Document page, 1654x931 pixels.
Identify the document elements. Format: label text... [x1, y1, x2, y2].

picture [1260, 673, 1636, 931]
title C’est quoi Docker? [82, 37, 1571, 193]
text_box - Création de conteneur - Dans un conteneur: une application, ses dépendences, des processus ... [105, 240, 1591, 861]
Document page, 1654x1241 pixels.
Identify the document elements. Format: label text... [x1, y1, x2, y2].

*REQUIREMENTS*: Write out every line of the items above without changing anything.

*FINISHED TASK*:
Document page, 1654x931 pixels.
Identify the document elements. Format: label text... [x1, y1, x2, y2].

picture [1260, 673, 1636, 931]
title C’est quoi Docker? [82, 37, 1571, 193]
text_box - Création de conteneur - Dans un conteneur: une application, ses dépendences, des processus ... [105, 240, 1591, 861]
Document page, 1654x1241 pixels.
Identify the document elements. Format: label text... [x1, y1, x2, y2].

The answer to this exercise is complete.